- Short problem
Format every one of the records below as a Markdown table with the columns Row and Line, giving each line its own numbered row and skipping blank lines. Leave the pictures out.

- Information provided
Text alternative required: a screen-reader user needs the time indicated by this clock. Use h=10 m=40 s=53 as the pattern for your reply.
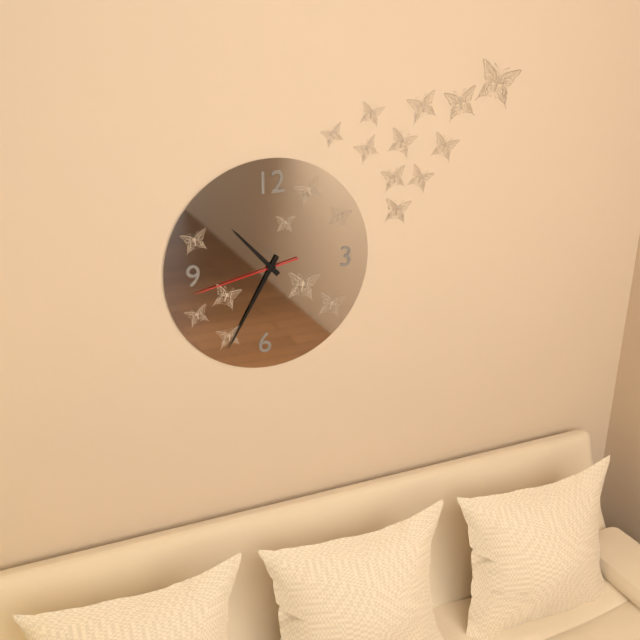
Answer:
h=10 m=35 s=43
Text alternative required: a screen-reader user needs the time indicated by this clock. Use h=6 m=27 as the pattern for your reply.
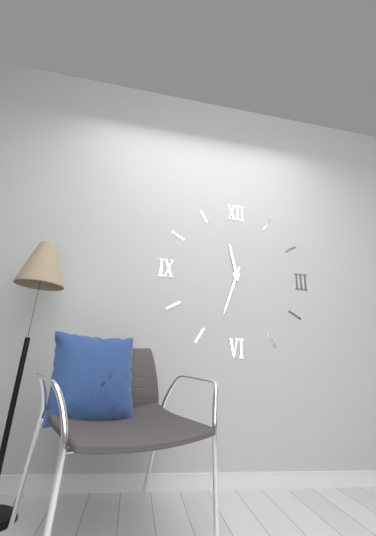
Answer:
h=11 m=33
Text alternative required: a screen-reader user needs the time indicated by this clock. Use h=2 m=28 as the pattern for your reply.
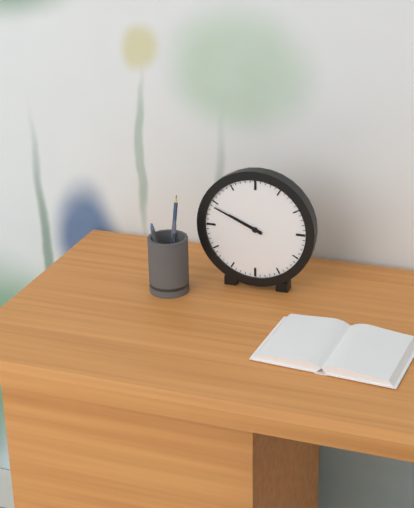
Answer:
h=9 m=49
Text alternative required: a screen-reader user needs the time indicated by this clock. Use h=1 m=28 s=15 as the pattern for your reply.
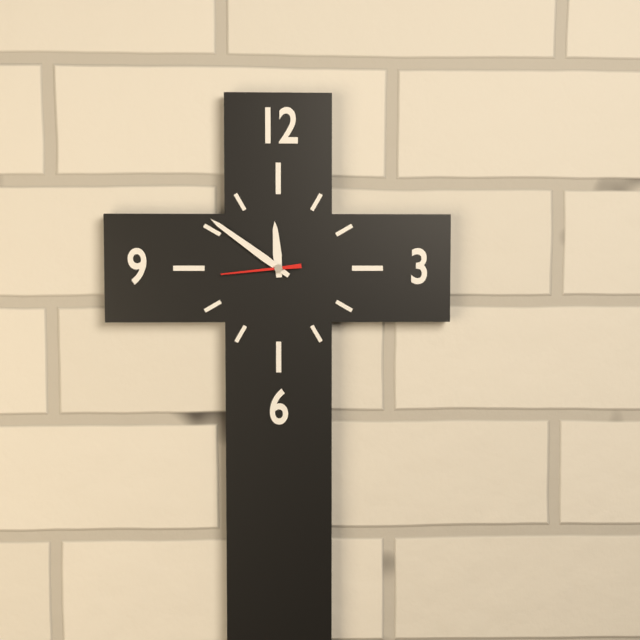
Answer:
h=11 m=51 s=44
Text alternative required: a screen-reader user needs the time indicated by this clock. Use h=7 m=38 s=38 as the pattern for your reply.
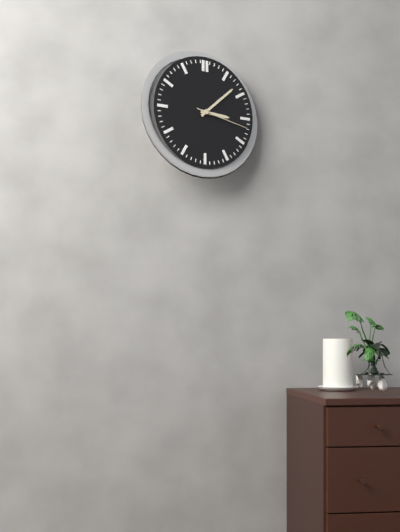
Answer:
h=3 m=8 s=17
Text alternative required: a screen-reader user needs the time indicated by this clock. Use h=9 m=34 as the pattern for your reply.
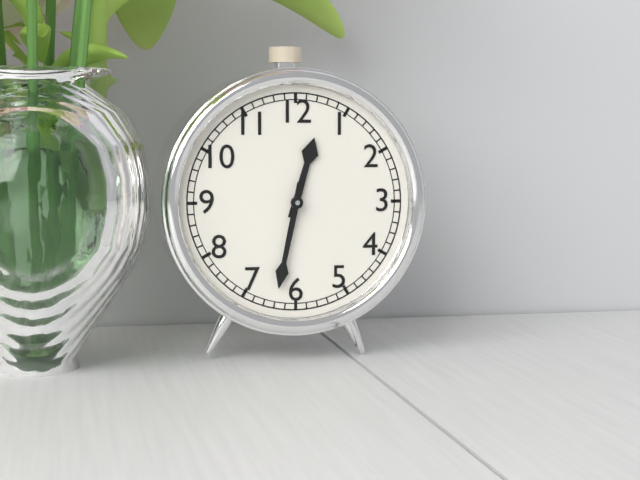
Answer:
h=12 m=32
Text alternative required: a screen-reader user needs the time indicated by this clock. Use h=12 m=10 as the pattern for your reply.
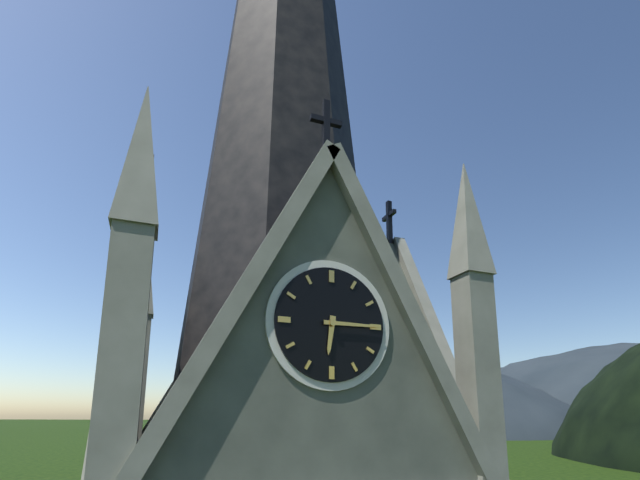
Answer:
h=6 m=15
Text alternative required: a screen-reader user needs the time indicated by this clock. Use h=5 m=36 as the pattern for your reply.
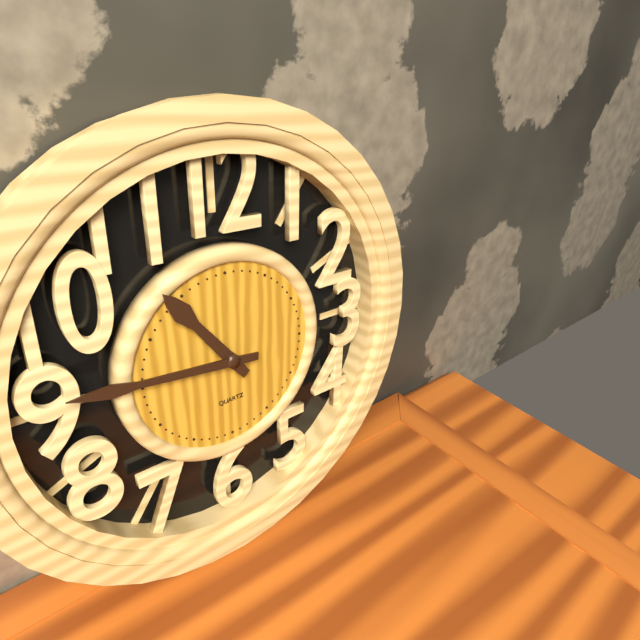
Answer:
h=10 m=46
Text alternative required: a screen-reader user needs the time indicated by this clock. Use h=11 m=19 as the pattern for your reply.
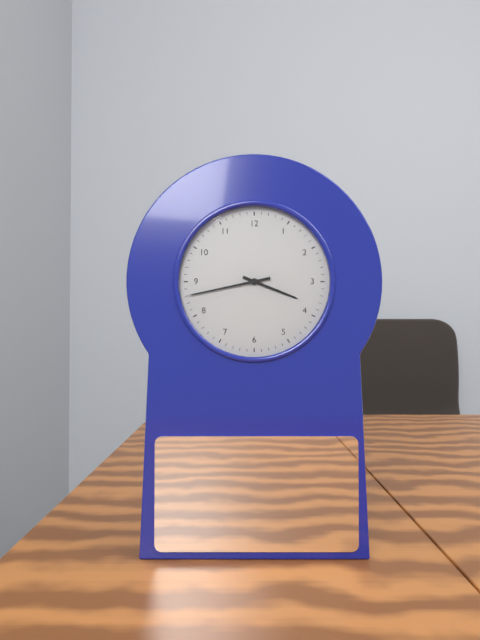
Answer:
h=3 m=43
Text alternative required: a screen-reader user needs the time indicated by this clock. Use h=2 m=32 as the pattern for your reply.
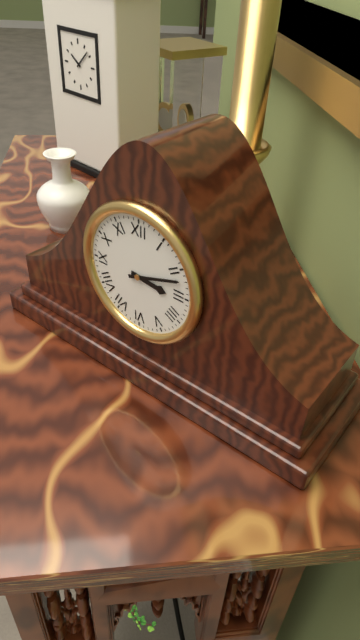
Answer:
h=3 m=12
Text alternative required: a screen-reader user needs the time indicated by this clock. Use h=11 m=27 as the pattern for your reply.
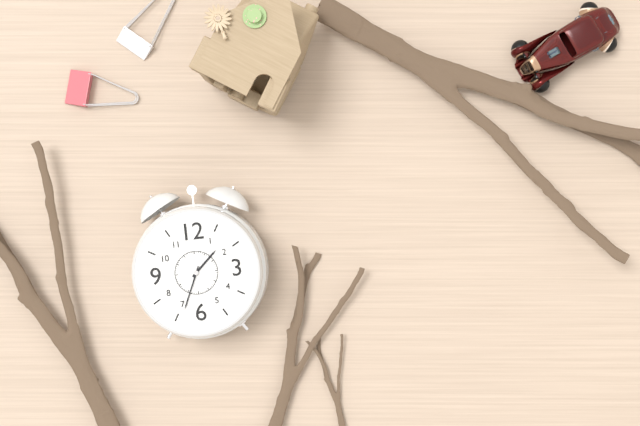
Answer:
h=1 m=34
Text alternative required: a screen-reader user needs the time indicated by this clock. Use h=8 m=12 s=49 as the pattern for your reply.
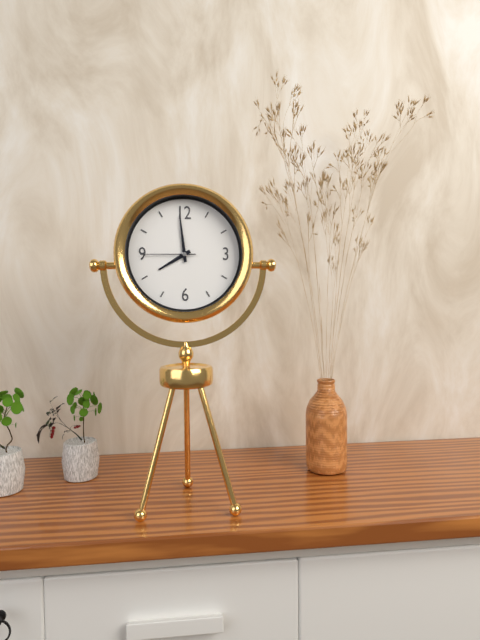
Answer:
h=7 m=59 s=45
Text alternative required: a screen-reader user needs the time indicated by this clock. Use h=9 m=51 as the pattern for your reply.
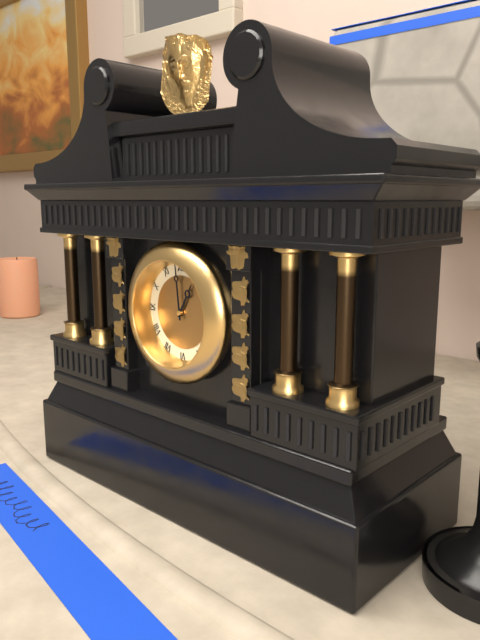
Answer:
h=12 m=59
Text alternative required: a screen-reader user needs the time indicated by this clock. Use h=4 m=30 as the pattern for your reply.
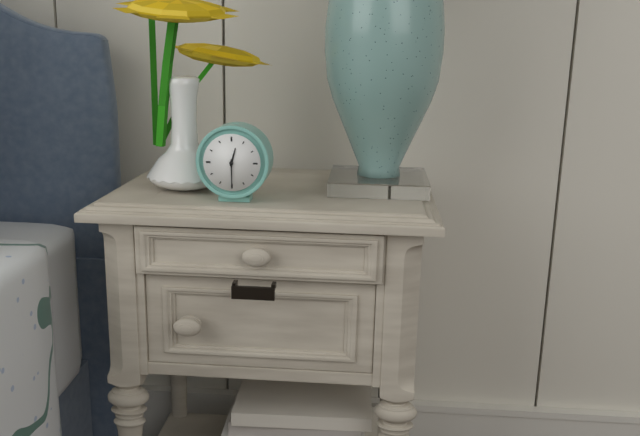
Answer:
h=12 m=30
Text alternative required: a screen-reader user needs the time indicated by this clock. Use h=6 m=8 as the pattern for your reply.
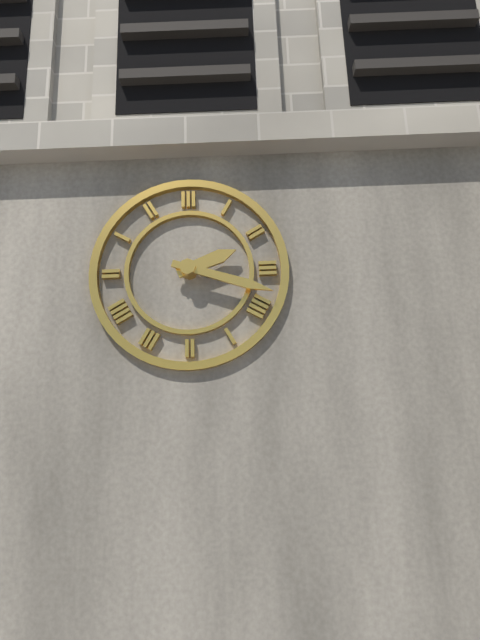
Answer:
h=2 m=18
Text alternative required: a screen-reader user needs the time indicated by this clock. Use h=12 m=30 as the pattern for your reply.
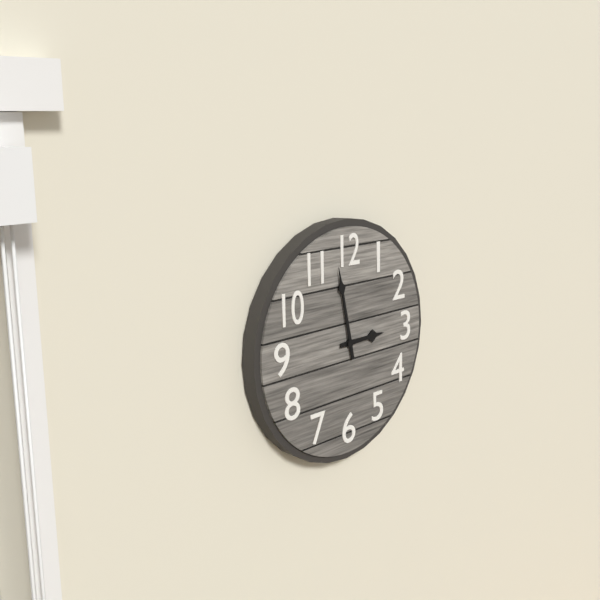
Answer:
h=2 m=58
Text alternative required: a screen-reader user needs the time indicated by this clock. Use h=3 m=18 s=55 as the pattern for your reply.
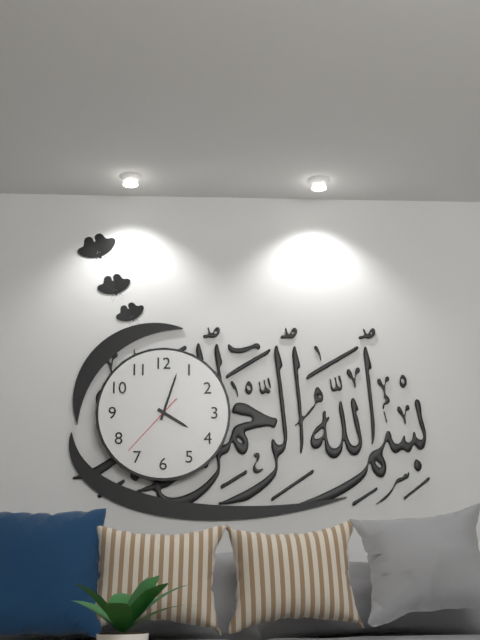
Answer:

- Expected output
| Row | Line |
|---|---|
| 1 | Text alternative required: a screen-reader user needs the time indicated by this clock. Use h=10 m=40 s=53 as the pattern for your reply. |
| 2 | Answer: |
| 3 | h=10 m=35 s=43 |
| 4 | Text alternative required: a screen-reader user needs the time indicated by this clock. Use h=6 m=27 as the pattern for your reply. |
| 5 | Answer: |
| 6 | h=11 m=33 |
| 7 | Text alternative required: a screen-reader user needs the time indicated by this clock. Use h=2 m=28 as the pattern for your reply. |
| 8 | Answer: |
| 9 | h=9 m=49 |
| 10 | Text alternative required: a screen-reader user needs the time indicated by this clock. Use h=1 m=28 s=15 as the pattern for your reply. |
| 11 | Answer: |
| 12 | h=11 m=51 s=44 |
| 13 | Text alternative required: a screen-reader user needs the time indicated by this clock. Use h=7 m=38 s=38 as the pattern for your reply. |
| 14 | Answer: |
| 15 | h=3 m=8 s=17 |
| 16 | Text alternative required: a screen-reader user needs the time indicated by this clock. Use h=9 m=34 as the pattern for your reply. |
| 17 | Answer: |
| 18 | h=12 m=32 |
| 19 | Text alternative required: a screen-reader user needs the time indicated by this clock. Use h=12 m=10 as the pattern for your reply. |
| 20 | Answer: |
| 21 | h=6 m=15 |
| 22 | Text alternative required: a screen-reader user needs the time indicated by this clock. Use h=5 m=36 as the pattern for your reply. |
| 23 | Answer: |
| 24 | h=10 m=46 |
| 25 | Text alternative required: a screen-reader user needs the time indicated by this clock. Use h=11 m=19 as the pattern for your reply. |
| 26 | Answer: |
| 27 | h=3 m=43 |
| 28 | Text alternative required: a screen-reader user needs the time indicated by this clock. Use h=2 m=32 as the pattern for your reply. |
| 29 | Answer: |
| 30 | h=3 m=12 |
| 31 | Text alternative required: a screen-reader user needs the time indicated by this clock. Use h=11 m=27 as the pattern for your reply. |
| 32 | Answer: |
| 33 | h=1 m=34 |
| 34 | Text alternative required: a screen-reader user needs the time indicated by this clock. Use h=8 m=12 s=49 as the pattern for your reply. |
| 35 | Answer: |
| 36 | h=7 m=59 s=45 |
| 37 | Text alternative required: a screen-reader user needs the time indicated by this clock. Use h=9 m=51 as the pattern for your reply. |
| 38 | Answer: |
| 39 | h=12 m=59 |
| 40 | Text alternative required: a screen-reader user needs the time indicated by this clock. Use h=4 m=30 as the pattern for your reply. |
| 41 | Answer: |
| 42 | h=12 m=30 |
| 43 | Text alternative required: a screen-reader user needs the time indicated by this clock. Use h=6 m=8 as the pattern for your reply. |
| 44 | Answer: |
| 45 | h=2 m=18 |
| 46 | Text alternative required: a screen-reader user needs the time indicated by this clock. Use h=12 m=30 as the pattern for your reply. |
| 47 | Answer: |
| 48 | h=2 m=58 |
| 49 | Text alternative required: a screen-reader user needs the time indicated by this clock. Use h=3 m=18 s=55 as the pattern for your reply. |
| 50 | Answer: |